**TASK STATEMENT:** All entries below must be output word for word, and the pictures left behind.

**EXTRACTED MATERIAL:**
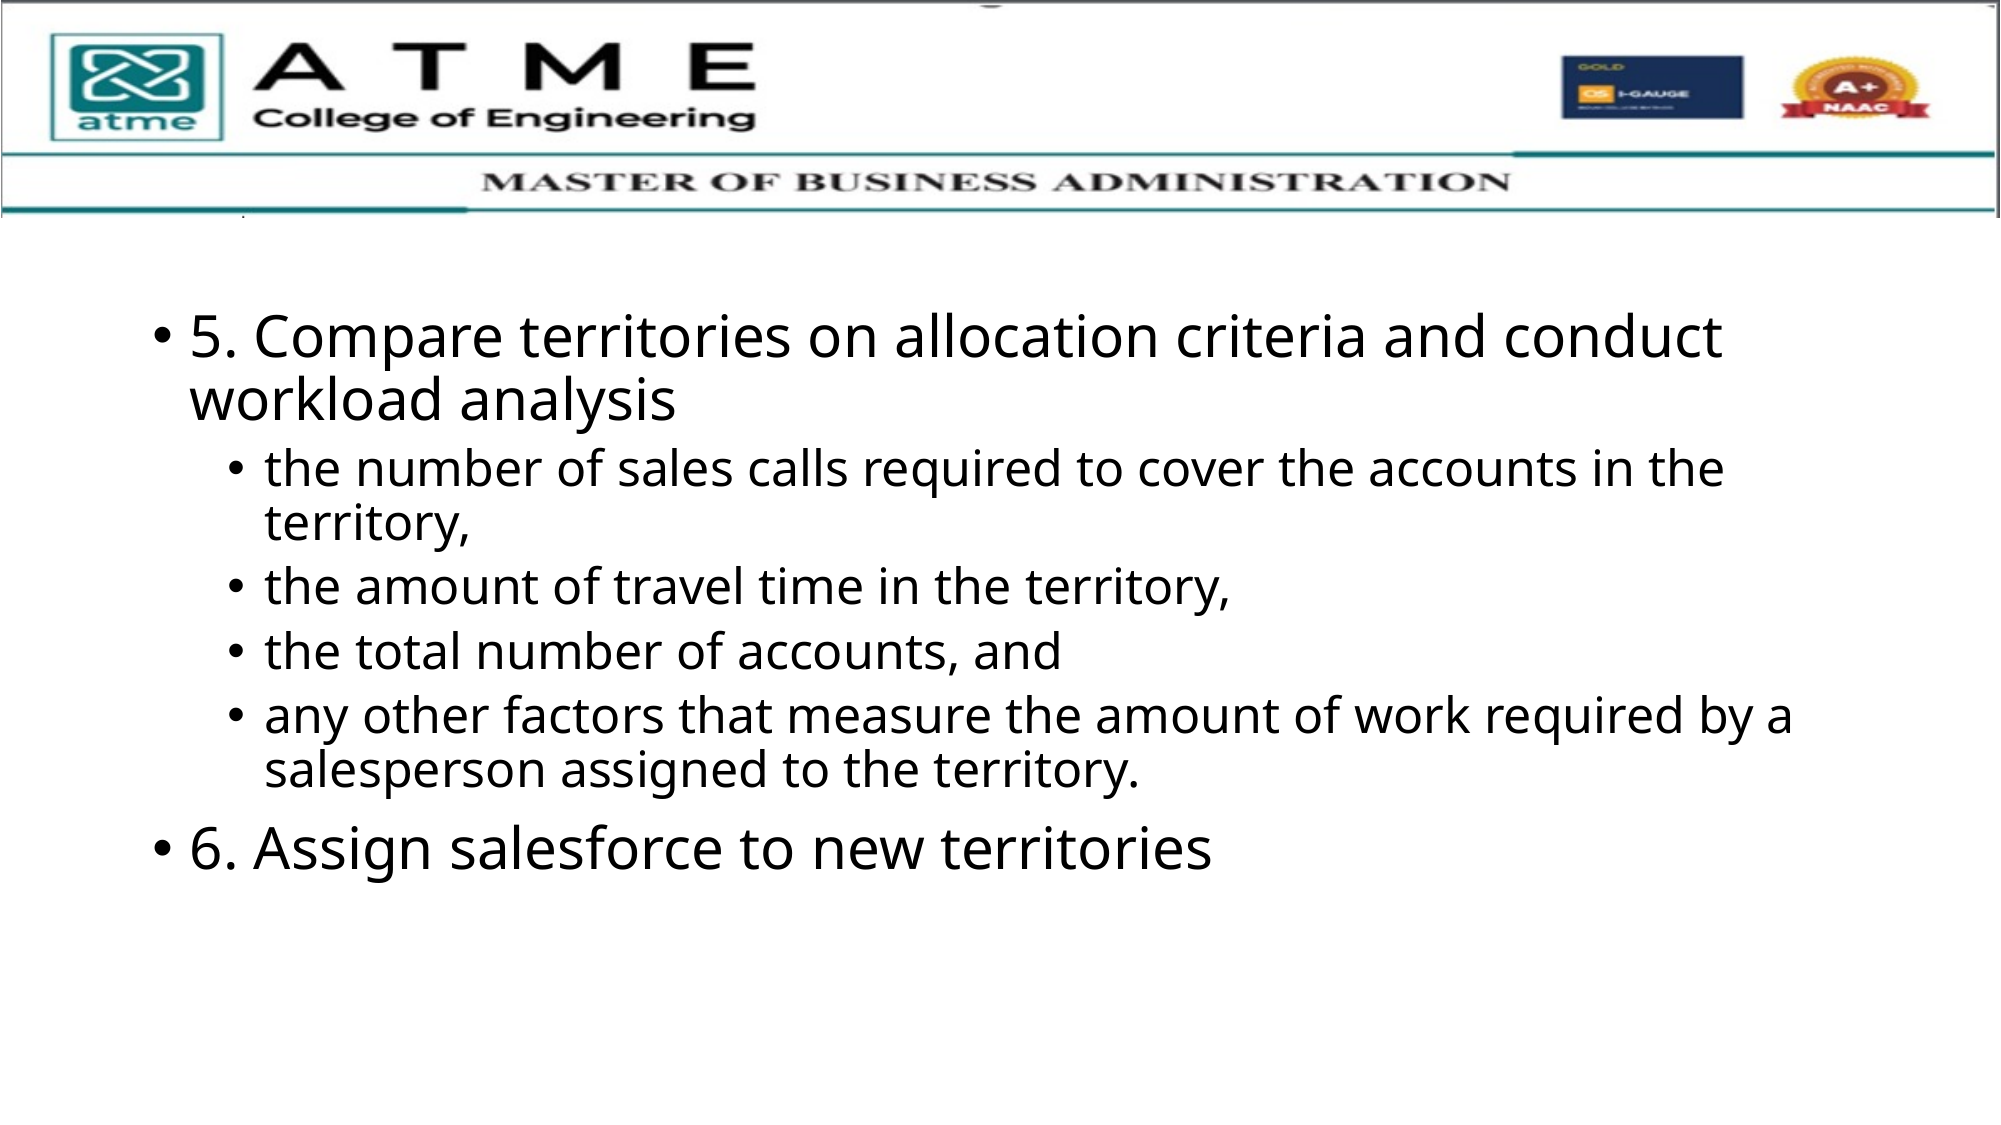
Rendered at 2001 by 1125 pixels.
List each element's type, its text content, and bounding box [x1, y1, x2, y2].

picture [1, 0, 2000, 218]
list 5. Compare territories on allocation criteria and conduct workload analysis the number of sales calls required to cover the accounts in the territory, the amount of travel time in the territory, the total number of accounts, and any other factors that measure the amount of work required by a salesperson assigned to the territory. 6. Assign salesforce to new territories [137, 299, 1863, 1014]
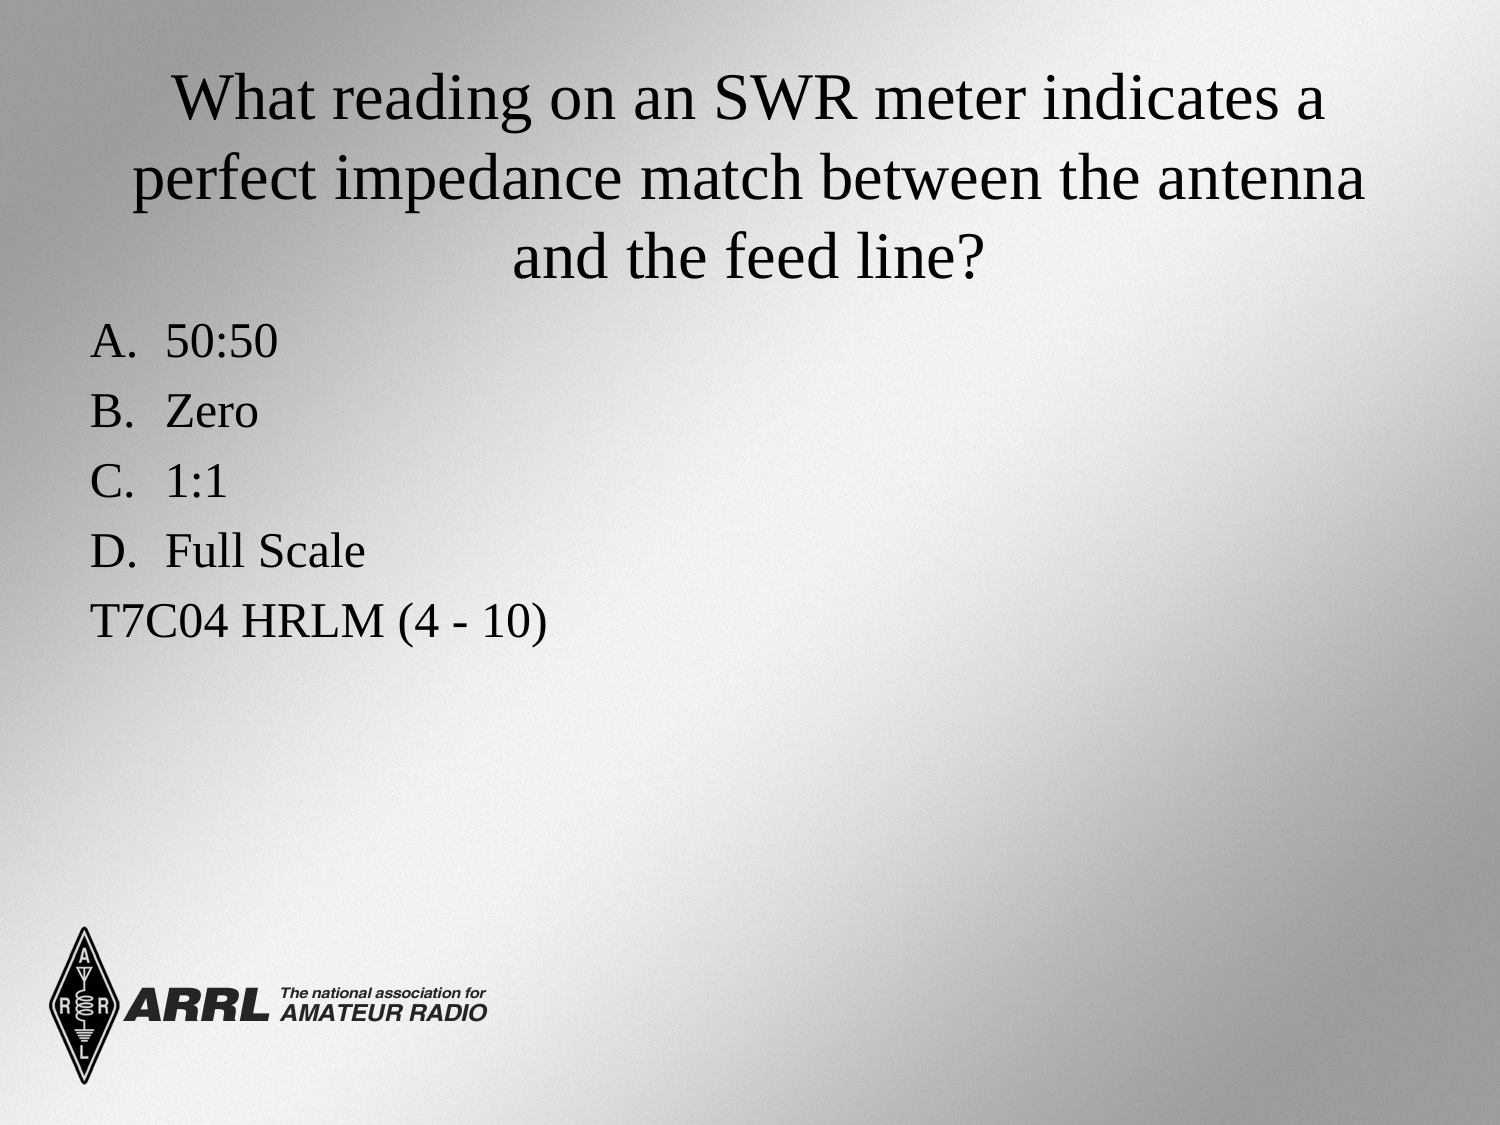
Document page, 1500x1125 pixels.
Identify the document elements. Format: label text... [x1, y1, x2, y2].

list 50:50 Zero 1:1 Full Scale T7C04 HRLM (4 - 10) [75, 299, 1425, 1005]
title What reading on an SWR meter indicates a perfect impedance match between the antenna and the feed line? [75, 45, 1425, 233]
picture [0, 0, 1500, 1125]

**EXPECTED ANSWER:**
Rendered at 2001 by 1125 pixels.
List each element's type, its text content, and bounding box [x1, y1, x2, y2].

picture [1, 0, 2000, 218]
list 5. Compare territories on allocation criteria and conduct workload analysis the number of sales calls required to cover the accounts in the territory, the amount of travel time in the territory, the total number of accounts, and any other factors that measure the amount of work required by a salesperson assigned to the territory. 6. Assign salesforce to new territories [137, 299, 1863, 1014]
Document page, 1500x1125 pixels.
Identify the document elements. Format: label text... [x1, y1, x2, y2].

list 50:50 Zero 1:1 Full Scale T7C04 HRLM (4 - 10) [75, 299, 1425, 1005]
title What reading on an SWR meter indicates a perfect impedance match between the antenna and the feed line? [75, 45, 1425, 233]
picture [0, 0, 1500, 1125]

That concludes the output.